You would see the flamegraph like this.
We can notice that there is no UserIDSearchHandler
in the flamegraph. This is during the flamegraph collection the server handler was not executing.
Note
The program must be executing the code that we want to profile during the flamegraph collection.
So for this example we should be sending requests to the server during the flamegraph collection.
Loading the application
Let's load the application handler with a simple python script.
import requests
import random
while True:
user_id = random.randint(1, 1000000)
requests.get(f"http://localhost:9007/search_user?user_id={user_id}")
Run this in a separate terminal.
Collect the meaningful flamegraph and find the bottleneck
$ sudo perforator record --pid 3090163 --duration 1m --serve ":9006"
Now we can see the flamegraph which looks like this.
As we want to optimize the UserIDSearchHandler
we should focus on the part of the flamegraph which corresponds to this handler.
Click "Search" in the top left corner and paste "UserIDSearchHandler" in the search bar. Then click on the UserIDSearchHandler
in the flamegraph.
We can see that search_user
block is really long, it means that it takes the majority of CPU time of the handler which is a parent block.
Let's notice that we can replace the linear search by a lookup into the precomputed dictionary.
Optimizing the bottleneck
Now let's modify the code to use a dictionary instead of a linear search.
import http.server
import socketserver
import os
from urllib.parse import urlparse, parse_qs
PORT = 9007
# Create a large sorted array of user IDs (not necessarily consecutive)
user_ids = list(range(1, 1000000, 2)) # Example: [1, 3, 5, ..., 999999]
# Build a dictionary for quick lookup
user_id_dict = {user_id: True for user_id in user_ids}
# Global variable to count the number of requests
request_count = 0
def increment_request_count():
global request_count
request_count += 1
def search_user(arr, target):
return user_id_dict.get(target, False)
class UserIDSearchHandler(http.server.SimpleHTTPRequestHandler):
def do_GET(self):
increment_request_count()
if self.path.startswith('/search_user'):
query_components = parse_qs(urlparse(self.path).query)
user_id = int(query_components.get("user_id", [0])[0])
exists = search_user(user_ids, user_id)
self.send_response(200)
self.send_header("Content-type", "text/plain")
self.end_headers()
if exists:
response = f"The user {user_id} exists. Request ID: {request_count}\n"
else:
response = f"The user {user_id} does not exist. Request ID: {request_count}\n"

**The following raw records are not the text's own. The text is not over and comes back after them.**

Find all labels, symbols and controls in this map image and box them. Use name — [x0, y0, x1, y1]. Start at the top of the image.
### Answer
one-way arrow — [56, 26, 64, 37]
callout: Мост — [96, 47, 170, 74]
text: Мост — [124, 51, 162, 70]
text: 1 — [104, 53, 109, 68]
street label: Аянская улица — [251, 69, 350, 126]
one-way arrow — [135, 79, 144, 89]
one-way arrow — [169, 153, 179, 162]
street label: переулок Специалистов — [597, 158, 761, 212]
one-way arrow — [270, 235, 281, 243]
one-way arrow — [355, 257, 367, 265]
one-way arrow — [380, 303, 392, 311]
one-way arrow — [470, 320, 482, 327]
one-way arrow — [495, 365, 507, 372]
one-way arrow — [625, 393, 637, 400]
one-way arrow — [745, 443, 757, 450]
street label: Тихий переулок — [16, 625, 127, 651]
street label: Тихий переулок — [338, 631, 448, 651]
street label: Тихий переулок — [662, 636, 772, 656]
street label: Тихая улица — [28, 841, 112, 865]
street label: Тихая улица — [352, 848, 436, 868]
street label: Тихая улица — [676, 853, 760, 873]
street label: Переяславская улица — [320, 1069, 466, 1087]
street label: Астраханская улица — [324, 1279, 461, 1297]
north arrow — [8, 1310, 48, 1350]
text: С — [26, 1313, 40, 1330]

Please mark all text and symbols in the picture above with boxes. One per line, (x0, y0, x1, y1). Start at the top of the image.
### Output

self.wfile.write(response.encode())
else:
self.send_response(404)
self.end_headers()
def run(server_class=http.server.HTTPServer, handler_class=UserIDSearchHandler):
with server_class(("", PORT), handler_class) as httpd:
print(f"Serving on port {PORT}")
httpd.serve_forever()
if __name__ == "__main__":
print(f"My pid is {os.getpid()}")
run()
Run this server, run the load script and collect the flamegraph again.
We will see the flamegraph of UserIDSearchHandler
with a significantly smaller search_user
block.
Now the UserIDSearchHandler
takes 26.30% of the CPU time of the program instead of 96.22% as before.
From this process we can see that the flamegraph is useful for comparing relative performance of different parts of the program by looking at the sizes of the blocks.
Conclusion
In this tutorial we
- Used
perforator record
to profile the application - Collected a meaningful flamegraph with the application loaded
- Navigated the flamegraph to find the bottleneck
- Optimized the application handler
We can see that the flamegraph is a useful tool for profiling and optimizing the performance of the application.